|Summary:||[patch] security/openssh-portable add rc.conf vars for flags to ssh-keygen; remove rsa1|
|Product:||Ports & Packages||Reporter:||Chad Jacob Milios <milios>|
|Component:||Individual Port(s)||Assignee:||Bryan Drewery <bdrewery>|
|Status:||In Progress ---|
|Severity:||Affects Some People||CC:||chrysalis, milios, w.schwarzenfeld|
Description Chad Jacob Milios 2015-08-08 02:29:54 UTC
Created attachment 159654 [details] svn diff of /usr/ports/security/openssh-portable implements identical functionality to https://bugs.freebsd.org/bugzilla/attachment.cgi?id=159642&action=diff which is for base rc.d/sshd This port update also increases the default on RSA version 1 keys from 1024 to 2048 bits. Is there any lasting compelling reason for that explicit low setting in the rc.d script? Using the 2048 implicit default brings us in line with the present base defaults of how sshd starts up.

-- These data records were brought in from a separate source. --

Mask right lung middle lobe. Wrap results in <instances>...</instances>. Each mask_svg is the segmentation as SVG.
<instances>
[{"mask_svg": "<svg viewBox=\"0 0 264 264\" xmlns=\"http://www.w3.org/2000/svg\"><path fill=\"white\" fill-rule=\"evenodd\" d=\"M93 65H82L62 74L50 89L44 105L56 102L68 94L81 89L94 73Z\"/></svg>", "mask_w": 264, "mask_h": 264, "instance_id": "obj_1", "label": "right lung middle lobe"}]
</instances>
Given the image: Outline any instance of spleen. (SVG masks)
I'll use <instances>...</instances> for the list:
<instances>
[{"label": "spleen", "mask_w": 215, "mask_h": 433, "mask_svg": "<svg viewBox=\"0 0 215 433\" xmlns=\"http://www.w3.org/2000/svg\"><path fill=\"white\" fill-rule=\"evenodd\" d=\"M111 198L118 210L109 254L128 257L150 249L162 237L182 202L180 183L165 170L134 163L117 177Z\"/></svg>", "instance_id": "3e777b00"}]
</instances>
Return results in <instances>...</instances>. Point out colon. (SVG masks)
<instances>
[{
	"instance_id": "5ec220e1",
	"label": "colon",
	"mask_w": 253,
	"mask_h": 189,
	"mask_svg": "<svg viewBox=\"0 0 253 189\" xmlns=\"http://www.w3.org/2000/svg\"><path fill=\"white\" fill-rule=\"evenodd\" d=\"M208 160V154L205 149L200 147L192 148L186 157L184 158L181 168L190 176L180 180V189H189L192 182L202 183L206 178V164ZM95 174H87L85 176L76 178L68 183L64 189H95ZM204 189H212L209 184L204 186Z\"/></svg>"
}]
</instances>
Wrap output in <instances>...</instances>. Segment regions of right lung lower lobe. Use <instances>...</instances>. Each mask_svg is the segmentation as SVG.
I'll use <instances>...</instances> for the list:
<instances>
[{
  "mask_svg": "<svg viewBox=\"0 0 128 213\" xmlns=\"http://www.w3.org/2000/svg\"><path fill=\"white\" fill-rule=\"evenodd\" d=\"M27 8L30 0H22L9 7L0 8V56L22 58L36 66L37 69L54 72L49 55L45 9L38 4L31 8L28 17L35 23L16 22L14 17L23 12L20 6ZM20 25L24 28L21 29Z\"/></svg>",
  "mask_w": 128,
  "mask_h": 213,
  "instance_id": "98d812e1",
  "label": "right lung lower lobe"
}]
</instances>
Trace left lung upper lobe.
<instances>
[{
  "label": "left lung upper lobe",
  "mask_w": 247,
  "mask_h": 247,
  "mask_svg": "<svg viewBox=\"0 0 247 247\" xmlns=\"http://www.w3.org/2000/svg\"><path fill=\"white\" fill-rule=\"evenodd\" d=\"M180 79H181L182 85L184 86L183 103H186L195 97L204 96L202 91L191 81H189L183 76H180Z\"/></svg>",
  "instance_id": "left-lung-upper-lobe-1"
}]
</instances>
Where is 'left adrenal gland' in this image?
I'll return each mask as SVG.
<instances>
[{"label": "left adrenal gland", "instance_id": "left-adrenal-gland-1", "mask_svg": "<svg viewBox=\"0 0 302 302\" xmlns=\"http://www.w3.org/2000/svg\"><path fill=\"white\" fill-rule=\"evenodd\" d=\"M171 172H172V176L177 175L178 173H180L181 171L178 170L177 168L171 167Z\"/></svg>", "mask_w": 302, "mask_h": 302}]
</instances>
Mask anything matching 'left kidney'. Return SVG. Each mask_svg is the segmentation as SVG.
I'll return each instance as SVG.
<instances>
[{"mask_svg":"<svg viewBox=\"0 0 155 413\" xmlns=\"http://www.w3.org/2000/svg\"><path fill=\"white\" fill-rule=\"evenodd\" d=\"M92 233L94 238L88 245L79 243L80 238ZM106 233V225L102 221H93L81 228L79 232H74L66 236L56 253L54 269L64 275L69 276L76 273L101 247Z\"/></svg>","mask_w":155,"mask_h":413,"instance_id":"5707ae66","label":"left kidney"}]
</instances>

Comment 1 Chad Jacob Milios 2015-08-08 02:51:03 UTC
Created attachment 159655 [details] svn diff of /usr/ports/security/openssh-portable-devel same thing for the -devel port
Comment 2 Mark Linimon 2015-08-08 07:45:36 UTC
s/openssl/openssh/g and assign.
Comment 3 Chad Jacob Milios 2015-08-08 12:37:47 UTC
Created attachment 159665 [details] svn diff of /usr/ports/security/openssh-portable DOH!! did i title this PR with openssL-portable? it was late last night. i just found a s/skip_ecdsa= skip_ecdsa=/skip_ecdsa= skip_ed25519=/ apparently my copy-paste-fu was lacking. comb through these please and/or feel free to take liberties with the style and implementation to match base and/or reduce enumerations of the keys.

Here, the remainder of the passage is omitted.